— Work instruction —
Give back the entries verbatim.

*** Opening Provided material ***

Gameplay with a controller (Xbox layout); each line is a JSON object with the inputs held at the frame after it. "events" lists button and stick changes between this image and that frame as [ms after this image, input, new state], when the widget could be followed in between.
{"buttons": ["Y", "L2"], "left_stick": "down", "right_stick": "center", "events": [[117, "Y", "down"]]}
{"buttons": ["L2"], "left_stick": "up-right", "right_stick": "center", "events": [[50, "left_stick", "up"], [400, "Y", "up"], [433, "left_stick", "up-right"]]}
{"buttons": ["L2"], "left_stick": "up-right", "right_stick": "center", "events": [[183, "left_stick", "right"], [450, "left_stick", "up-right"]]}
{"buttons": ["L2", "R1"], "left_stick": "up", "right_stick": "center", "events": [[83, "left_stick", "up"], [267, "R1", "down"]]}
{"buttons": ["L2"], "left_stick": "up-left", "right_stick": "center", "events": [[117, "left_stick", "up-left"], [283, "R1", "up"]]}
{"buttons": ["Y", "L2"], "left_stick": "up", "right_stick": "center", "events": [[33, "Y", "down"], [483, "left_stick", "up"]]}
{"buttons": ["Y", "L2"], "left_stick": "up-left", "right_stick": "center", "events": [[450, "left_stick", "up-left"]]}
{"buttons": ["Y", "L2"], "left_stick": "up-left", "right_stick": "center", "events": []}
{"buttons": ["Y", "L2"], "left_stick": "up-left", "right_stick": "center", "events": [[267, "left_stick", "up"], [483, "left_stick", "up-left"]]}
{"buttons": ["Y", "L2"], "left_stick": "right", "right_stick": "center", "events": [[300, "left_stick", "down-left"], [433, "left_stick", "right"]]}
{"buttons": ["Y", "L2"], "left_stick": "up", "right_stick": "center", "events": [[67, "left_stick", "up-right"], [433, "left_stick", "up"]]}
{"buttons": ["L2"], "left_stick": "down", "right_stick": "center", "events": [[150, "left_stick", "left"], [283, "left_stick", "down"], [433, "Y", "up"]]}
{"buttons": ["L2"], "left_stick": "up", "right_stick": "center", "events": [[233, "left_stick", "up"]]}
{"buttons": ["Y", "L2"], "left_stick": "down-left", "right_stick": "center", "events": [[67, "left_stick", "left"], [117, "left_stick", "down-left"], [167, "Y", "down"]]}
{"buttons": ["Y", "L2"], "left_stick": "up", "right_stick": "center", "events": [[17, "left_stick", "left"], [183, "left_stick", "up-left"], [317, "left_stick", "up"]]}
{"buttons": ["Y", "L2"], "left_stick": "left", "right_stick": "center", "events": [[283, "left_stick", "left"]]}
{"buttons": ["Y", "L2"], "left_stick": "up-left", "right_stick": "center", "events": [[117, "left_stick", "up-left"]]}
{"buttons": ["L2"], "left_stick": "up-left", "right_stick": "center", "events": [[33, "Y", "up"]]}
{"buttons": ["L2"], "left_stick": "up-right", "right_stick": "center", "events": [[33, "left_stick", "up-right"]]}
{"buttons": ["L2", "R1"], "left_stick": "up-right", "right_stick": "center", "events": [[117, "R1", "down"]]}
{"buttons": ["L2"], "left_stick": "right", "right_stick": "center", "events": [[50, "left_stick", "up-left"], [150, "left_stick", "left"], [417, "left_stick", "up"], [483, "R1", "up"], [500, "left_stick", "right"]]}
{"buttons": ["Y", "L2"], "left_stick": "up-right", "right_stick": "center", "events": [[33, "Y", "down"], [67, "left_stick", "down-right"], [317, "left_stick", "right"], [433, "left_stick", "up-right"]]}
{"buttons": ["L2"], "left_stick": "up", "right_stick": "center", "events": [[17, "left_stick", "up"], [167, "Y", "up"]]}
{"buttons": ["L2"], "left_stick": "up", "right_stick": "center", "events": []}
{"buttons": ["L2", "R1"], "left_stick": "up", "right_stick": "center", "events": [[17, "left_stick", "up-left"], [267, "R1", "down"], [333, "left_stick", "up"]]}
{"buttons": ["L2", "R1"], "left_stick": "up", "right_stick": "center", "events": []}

*** Closing Provided material ***

— Task solution —
Gameplay with a controller (Xbox layout); each line is a JSON object with the inputs held at the frame after it. "events" lists button and stick changes between this image and that frame as [ms after this image, input, new state], when the widget could be followed in between.
{"buttons": ["Y", "L2"], "left_stick": "down", "right_stick": "center", "events": [[117, "Y", "down"]]}
{"buttons": ["L2"], "left_stick": "up-right", "right_stick": "center", "events": [[50, "left_stick", "up"], [400, "Y", "up"], [433, "left_stick", "up-right"]]}
{"buttons": ["L2"], "left_stick": "up-right", "right_stick": "center", "events": [[183, "left_stick", "right"], [450, "left_stick", "up-right"]]}
{"buttons": ["L2", "R1"], "left_stick": "up", "right_stick": "center", "events": [[83, "left_stick", "up"], [267, "R1", "down"]]}
{"buttons": ["L2"], "left_stick": "up-left", "right_stick": "center", "events": [[117, "left_stick", "up-left"], [283, "R1", "up"]]}
{"buttons": ["Y", "L2"], "left_stick": "up", "right_stick": "center", "events": [[33, "Y", "down"], [483, "left_stick", "up"]]}
{"buttons": ["Y", "L2"], "left_stick": "up-left", "right_stick": "center", "events": [[450, "left_stick", "up-left"]]}
{"buttons": ["Y", "L2"], "left_stick": "up-left", "right_stick": "center", "events": []}
{"buttons": ["Y", "L2"], "left_stick": "up-left", "right_stick": "center", "events": [[267, "left_stick", "up"], [483, "left_stick", "up-left"]]}
{"buttons": ["Y", "L2"], "left_stick": "right", "right_stick": "center", "events": [[300, "left_stick", "down-left"], [433, "left_stick", "right"]]}
{"buttons": ["Y", "L2"], "left_stick": "up", "right_stick": "center", "events": [[67, "left_stick", "up-right"], [433, "left_stick", "up"]]}
{"buttons": ["L2"], "left_stick": "down", "right_stick": "center", "events": [[150, "left_stick", "left"], [283, "left_stick", "down"], [433, "Y", "up"]]}
{"buttons": ["L2"], "left_stick": "up", "right_stick": "center", "events": [[233, "left_stick", "up"]]}
{"buttons": ["Y", "L2"], "left_stick": "down-left", "right_stick": "center", "events": [[67, "left_stick", "left"], [117, "left_stick", "down-left"], [167, "Y", "down"]]}
{"buttons": ["Y", "L2"], "left_stick": "up", "right_stick": "center", "events": [[17, "left_stick", "left"], [183, "left_stick", "up-left"], [317, "left_stick", "up"]]}
{"buttons": ["Y", "L2"], "left_stick": "left", "right_stick": "center", "events": [[283, "left_stick", "left"]]}
{"buttons": ["Y", "L2"], "left_stick": "up-left", "right_stick": "center", "events": [[117, "left_stick", "up-left"]]}
{"buttons": ["L2"], "left_stick": "up-left", "right_stick": "center", "events": [[33, "Y", "up"]]}
{"buttons": ["L2"], "left_stick": "up-right", "right_stick": "center", "events": [[33, "left_stick", "up-right"]]}
{"buttons": ["L2", "R1"], "left_stick": "up-right", "right_stick": "center", "events": [[117, "R1", "down"]]}
{"buttons": ["L2"], "left_stick": "right", "right_stick": "center", "events": [[50, "left_stick", "up-left"], [150, "left_stick", "left"], [417, "left_stick", "up"], [483, "R1", "up"], [500, "left_stick", "right"]]}
{"buttons": ["Y", "L2"], "left_stick": "up-right", "right_stick": "center", "events": [[33, "Y", "down"], [67, "left_stick", "down-right"], [317, "left_stick", "right"], [433, "left_stick", "up-right"]]}
{"buttons": ["L2"], "left_stick": "up", "right_stick": "center", "events": [[17, "left_stick", "up"], [167, "Y", "up"]]}
{"buttons": ["L2"], "left_stick": "up", "right_stick": "center", "events": []}
{"buttons": ["L2", "R1"], "left_stick": "up", "right_stick": "center", "events": [[17, "left_stick", "up-left"], [267, "R1", "down"], [333, "left_stick", "up"]]}
{"buttons": ["L2", "R1"], "left_stick": "up", "right_stick": "center", "events": []}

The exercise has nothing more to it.